### EXERCISE AIM
In the sentiment analysis excerpt below, please state the range of VADER's 'compound' score.

### SELECTED EXCERPT
******************************

Sentiment analysis is the process of identifying emotional tone behind a body of text.

We are using the VADER (Valence Aware Dictionary and sEntiment Reasoner) tool, which is
designed to detect sentiment in short pieces of text (like email bodies).

For each email, VADER gives us four scores:
- 'neg': proportion of the text that is negative
- 'neu': proportion that is neutral
- 'pos': proportion that is positive
- 'compound': an overall sentiment score, ranging from -1 (extremely negative) to +1 (extremely positive)

These sentiment features can help us detect patterns: for example, phishing emails might use
stronger negative or urgent emotional language compared to safe emails.

In this step, we apply VADER to each email and expand the results into new columns.

In [10]:
sia = SentimentIntensityAnalyzer()

# Function to calculate sentiment scores
def get_sentiment(text):
    return sia.polarity_scores(text)

sentiment_df = df['email_text'].apply(get_sentiment).apply(pd.Series)

#### TF-IDF Feature Engineering

TF-IDF stands for "Term Frequency - Inverse Document Frequency."

It transforms raw text into numerical features by measuring:
- How often a word appears in a specific document (term frequency)
- How unique that word is across all documents (inverse document frequency)

Words that appear often in one email but rarely across the full dataset are considered
more important, and get higher TF-IDF scores.

In this project, we use TF-IDF to capture meaningful words or short phrases (unigrams and bigrams)

******************************

[Named joint coordinates]
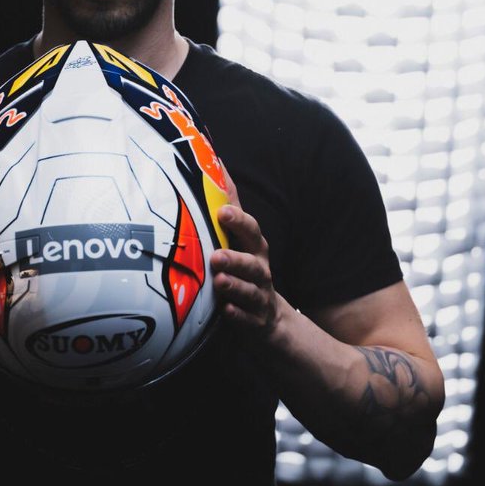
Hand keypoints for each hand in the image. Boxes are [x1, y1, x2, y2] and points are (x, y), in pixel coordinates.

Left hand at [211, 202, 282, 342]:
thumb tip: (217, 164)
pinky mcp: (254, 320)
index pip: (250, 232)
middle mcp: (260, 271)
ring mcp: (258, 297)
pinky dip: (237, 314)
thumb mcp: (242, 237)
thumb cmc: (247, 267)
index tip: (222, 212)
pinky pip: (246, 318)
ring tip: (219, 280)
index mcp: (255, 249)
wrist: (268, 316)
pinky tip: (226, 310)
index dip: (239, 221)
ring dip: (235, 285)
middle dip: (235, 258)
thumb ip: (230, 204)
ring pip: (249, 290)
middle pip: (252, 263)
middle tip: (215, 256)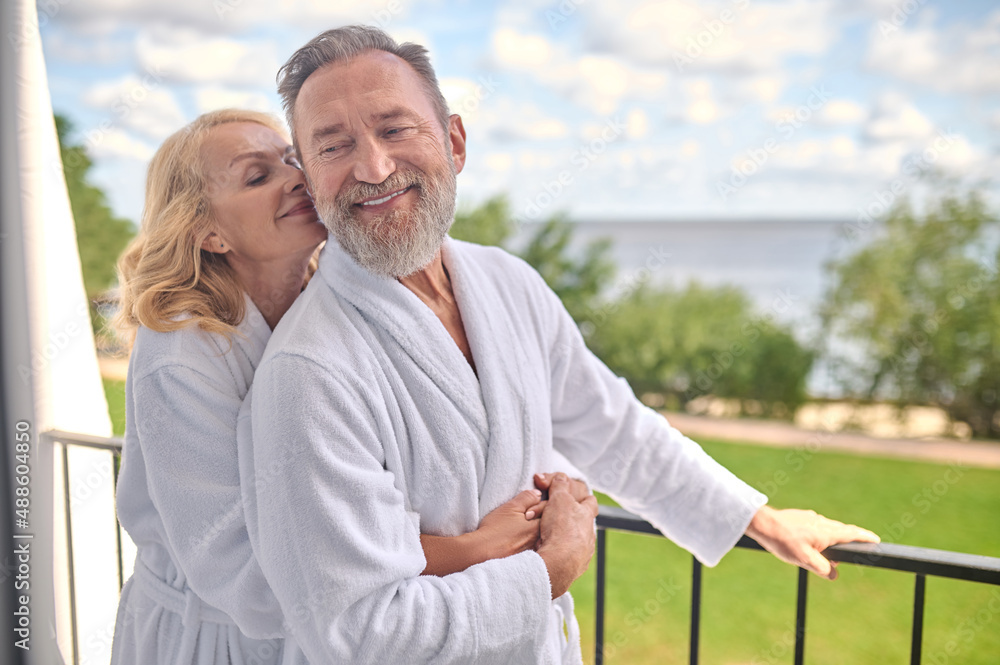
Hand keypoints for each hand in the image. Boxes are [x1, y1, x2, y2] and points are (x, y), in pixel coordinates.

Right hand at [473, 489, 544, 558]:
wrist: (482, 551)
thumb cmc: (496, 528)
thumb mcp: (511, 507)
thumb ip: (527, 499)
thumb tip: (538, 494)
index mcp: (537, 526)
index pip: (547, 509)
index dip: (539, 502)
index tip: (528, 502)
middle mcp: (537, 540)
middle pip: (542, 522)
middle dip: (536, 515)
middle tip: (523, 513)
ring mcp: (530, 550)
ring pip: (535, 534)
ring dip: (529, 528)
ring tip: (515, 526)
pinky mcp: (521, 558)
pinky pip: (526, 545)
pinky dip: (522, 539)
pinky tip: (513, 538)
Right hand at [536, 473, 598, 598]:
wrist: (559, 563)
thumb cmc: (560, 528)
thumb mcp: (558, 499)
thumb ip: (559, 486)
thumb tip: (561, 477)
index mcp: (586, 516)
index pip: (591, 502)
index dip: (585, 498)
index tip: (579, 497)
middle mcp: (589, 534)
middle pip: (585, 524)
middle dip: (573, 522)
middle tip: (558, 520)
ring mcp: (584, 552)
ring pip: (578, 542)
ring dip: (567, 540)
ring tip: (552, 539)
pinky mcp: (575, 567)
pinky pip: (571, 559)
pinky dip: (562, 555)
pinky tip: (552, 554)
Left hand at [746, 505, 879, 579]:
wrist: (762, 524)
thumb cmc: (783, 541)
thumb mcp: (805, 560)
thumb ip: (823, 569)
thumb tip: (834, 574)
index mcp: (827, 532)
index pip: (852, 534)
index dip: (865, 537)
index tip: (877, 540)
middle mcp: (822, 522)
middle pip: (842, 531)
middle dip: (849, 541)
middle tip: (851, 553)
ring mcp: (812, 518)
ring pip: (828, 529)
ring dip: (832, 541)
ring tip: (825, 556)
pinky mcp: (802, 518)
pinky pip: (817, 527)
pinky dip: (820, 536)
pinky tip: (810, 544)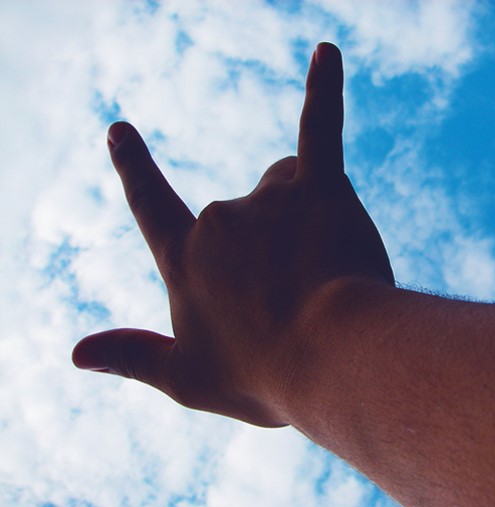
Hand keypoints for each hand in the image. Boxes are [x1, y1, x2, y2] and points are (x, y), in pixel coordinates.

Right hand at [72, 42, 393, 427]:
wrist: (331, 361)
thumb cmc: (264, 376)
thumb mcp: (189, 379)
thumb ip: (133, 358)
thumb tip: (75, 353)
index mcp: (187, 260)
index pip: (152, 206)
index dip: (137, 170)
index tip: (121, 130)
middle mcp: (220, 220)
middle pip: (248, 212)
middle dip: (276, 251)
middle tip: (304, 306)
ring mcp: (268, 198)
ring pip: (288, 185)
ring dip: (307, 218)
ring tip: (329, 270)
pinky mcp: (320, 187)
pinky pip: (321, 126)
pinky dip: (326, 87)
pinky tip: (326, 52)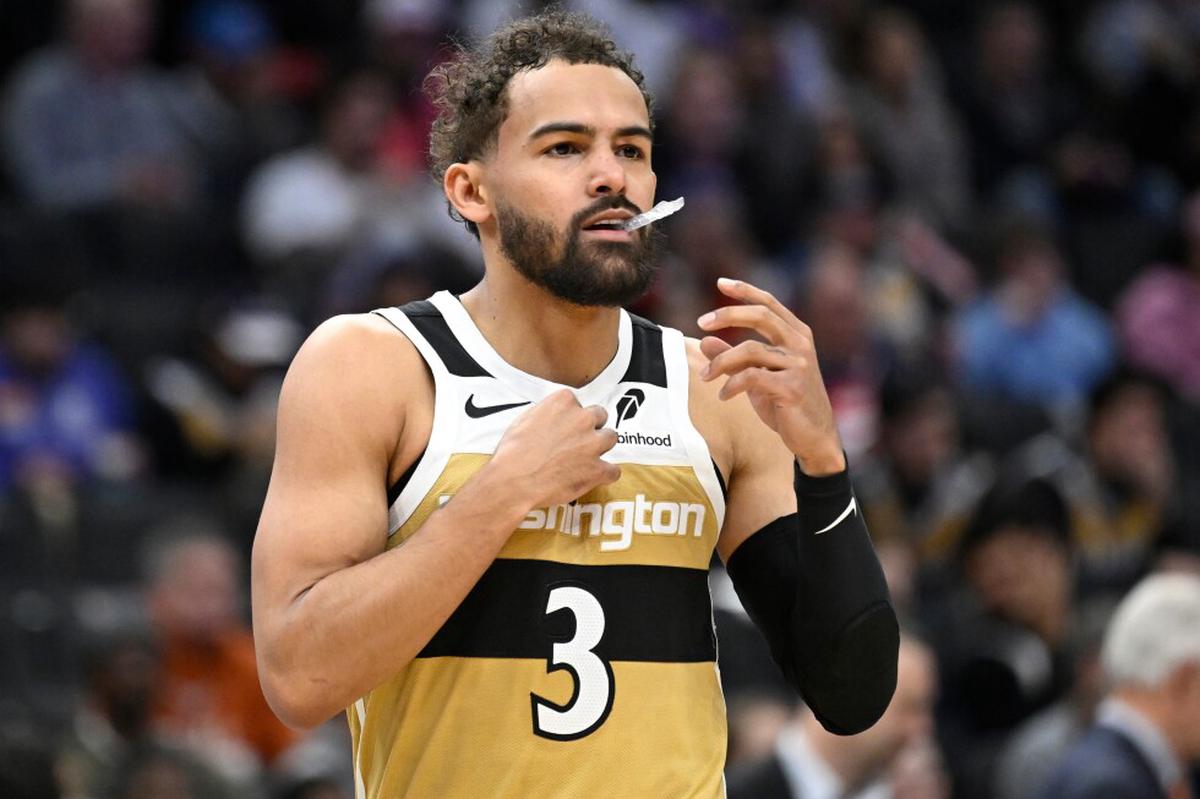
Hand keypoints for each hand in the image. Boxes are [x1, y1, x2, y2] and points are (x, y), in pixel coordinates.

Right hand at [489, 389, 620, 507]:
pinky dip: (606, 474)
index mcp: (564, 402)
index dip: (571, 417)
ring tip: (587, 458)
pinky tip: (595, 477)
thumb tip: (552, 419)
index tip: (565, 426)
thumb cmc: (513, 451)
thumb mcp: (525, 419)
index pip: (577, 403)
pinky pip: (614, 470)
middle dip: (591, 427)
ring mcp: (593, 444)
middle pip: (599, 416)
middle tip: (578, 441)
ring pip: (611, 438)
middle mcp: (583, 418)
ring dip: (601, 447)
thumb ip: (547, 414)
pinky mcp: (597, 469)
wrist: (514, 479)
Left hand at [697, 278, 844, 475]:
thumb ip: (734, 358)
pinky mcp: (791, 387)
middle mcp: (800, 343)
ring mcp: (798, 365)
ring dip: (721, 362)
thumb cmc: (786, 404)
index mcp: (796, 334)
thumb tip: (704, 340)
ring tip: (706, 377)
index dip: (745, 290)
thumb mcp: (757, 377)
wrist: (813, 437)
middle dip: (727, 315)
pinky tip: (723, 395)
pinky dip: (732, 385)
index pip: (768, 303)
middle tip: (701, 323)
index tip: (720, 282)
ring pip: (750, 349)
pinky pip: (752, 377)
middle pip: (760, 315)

******************************

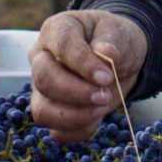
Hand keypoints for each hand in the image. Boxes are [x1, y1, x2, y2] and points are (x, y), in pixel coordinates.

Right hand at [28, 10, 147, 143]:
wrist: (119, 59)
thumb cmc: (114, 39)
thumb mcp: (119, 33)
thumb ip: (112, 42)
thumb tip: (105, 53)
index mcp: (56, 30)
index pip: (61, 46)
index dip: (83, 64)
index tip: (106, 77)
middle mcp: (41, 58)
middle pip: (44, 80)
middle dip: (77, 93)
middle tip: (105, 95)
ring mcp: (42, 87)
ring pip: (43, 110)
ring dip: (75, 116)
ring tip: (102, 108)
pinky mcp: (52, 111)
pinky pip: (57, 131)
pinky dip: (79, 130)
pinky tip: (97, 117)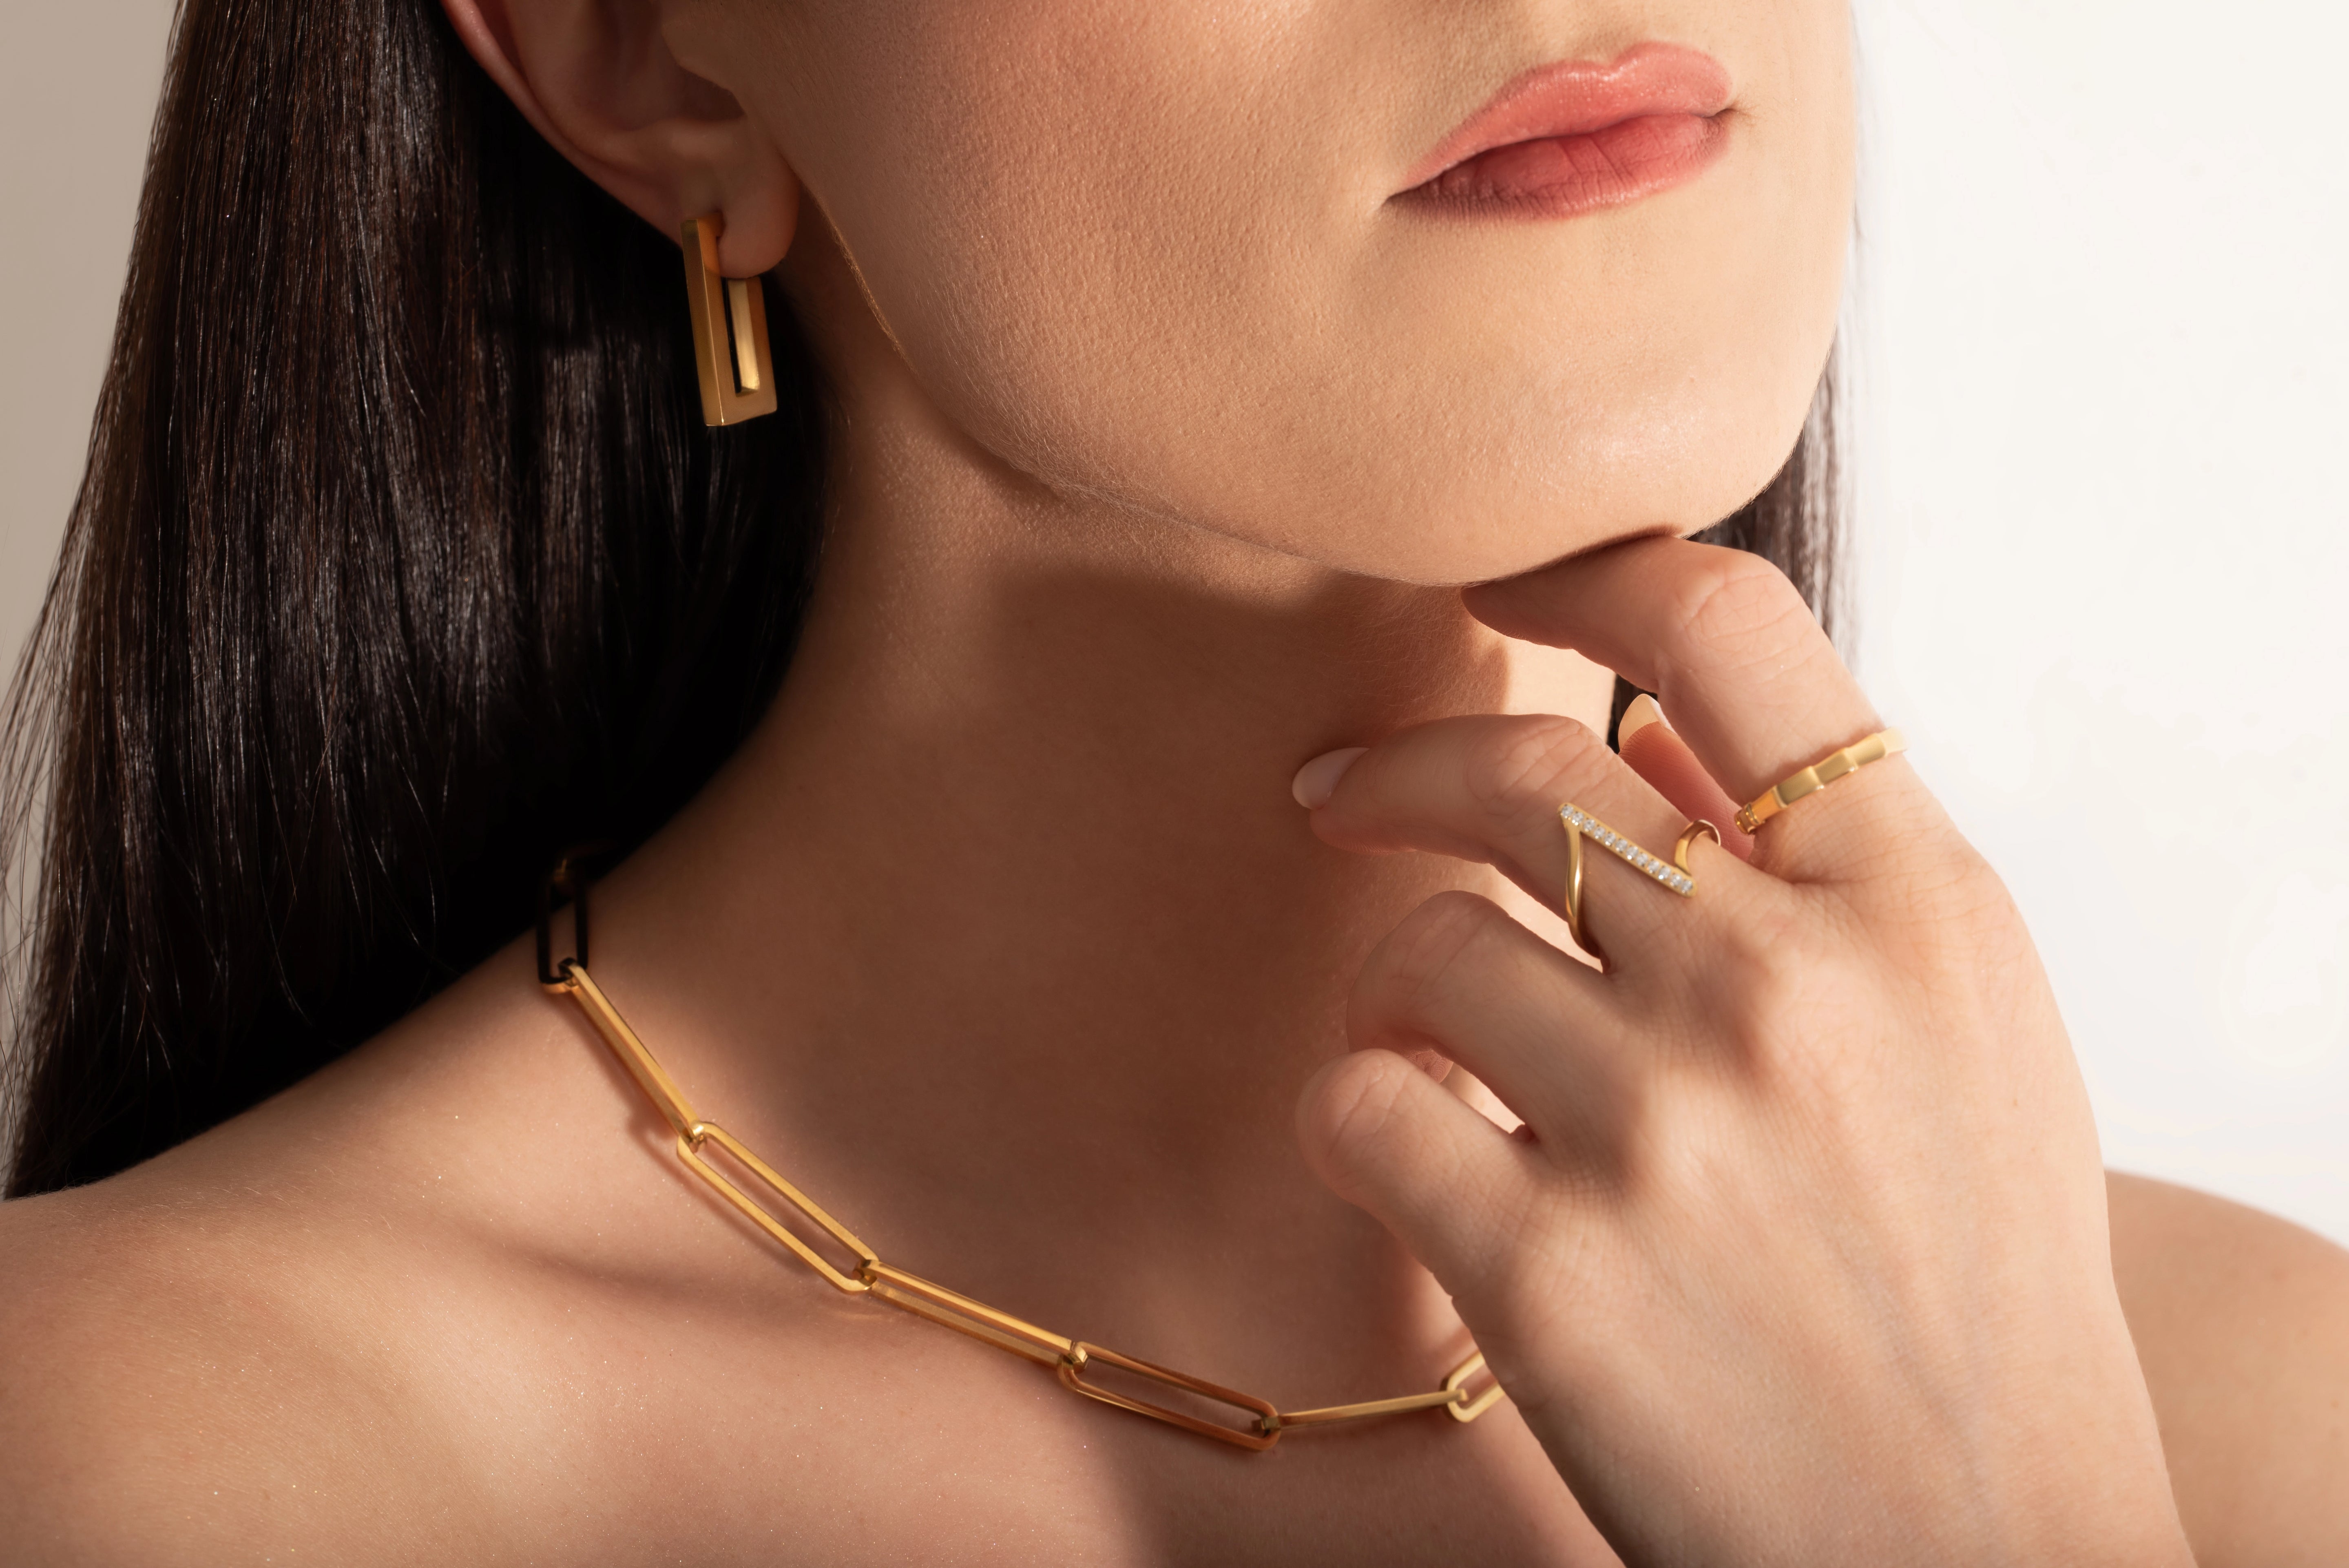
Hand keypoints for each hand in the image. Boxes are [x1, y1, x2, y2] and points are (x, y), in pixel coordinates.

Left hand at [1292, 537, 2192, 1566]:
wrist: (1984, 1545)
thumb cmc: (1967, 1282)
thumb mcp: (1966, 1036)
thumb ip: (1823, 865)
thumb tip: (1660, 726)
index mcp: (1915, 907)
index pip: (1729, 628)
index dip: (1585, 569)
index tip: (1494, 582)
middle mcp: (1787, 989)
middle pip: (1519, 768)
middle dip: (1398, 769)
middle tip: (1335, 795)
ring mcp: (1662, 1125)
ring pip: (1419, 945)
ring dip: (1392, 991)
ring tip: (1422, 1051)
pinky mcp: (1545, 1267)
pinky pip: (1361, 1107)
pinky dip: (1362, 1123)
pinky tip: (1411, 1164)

******************************

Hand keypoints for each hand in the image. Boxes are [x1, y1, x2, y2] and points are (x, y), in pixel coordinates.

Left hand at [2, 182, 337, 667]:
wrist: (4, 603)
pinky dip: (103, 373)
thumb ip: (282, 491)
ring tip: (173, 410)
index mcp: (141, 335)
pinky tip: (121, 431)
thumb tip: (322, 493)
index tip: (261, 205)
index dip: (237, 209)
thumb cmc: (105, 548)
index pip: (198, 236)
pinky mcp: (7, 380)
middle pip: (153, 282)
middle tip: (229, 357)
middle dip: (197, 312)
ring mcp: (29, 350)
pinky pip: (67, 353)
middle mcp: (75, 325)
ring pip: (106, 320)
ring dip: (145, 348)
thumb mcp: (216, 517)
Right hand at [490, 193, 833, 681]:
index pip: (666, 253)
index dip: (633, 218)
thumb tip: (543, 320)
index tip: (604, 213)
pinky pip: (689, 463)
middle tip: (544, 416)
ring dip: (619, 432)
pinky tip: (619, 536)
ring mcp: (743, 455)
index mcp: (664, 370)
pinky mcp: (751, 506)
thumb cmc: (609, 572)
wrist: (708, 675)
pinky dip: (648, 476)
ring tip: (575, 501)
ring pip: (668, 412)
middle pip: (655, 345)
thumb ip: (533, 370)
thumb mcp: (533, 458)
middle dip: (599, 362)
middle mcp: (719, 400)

******************************

### ANSWER FOR THIS EXERCISE
It ranges from -1 (extremely negative) to +1 (extremely positive).